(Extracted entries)
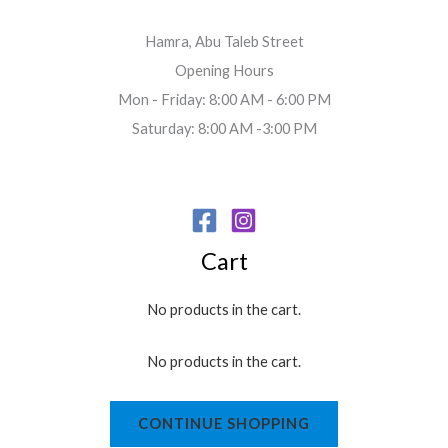
Hamra, Abu Taleb Street
Opening Hours
Mon - Friday: 8:00 AM - 6:00 PM
Saturday: 8:00 AM -3:00 PM
Cart
No products in the cart.
No products in the cart.
CONTINUE SHOPPING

§ **EXERCISE DESCRIPTION**:
Give every line of text from the entries above as a Markdown table with the columns "n" and "Line", numbering the rows and omitting blank lines. Keep the pictures out of the table.

§ **FINAL ANSWER**:
| n | Line |
|---|---|
| 1 | Hamra, Abu Taleb Street |
| 2 | Opening Hours |
| 3 | Mon - Friday: 8:00 AM - 6:00 PM |
| 4 | Saturday: 8:00 AM -3:00 PM |
| 5 | Cart |
| 6 | No products in the cart. |
| 7 | No products in the cart. |
| 8 | CONTINUE SHOPPING |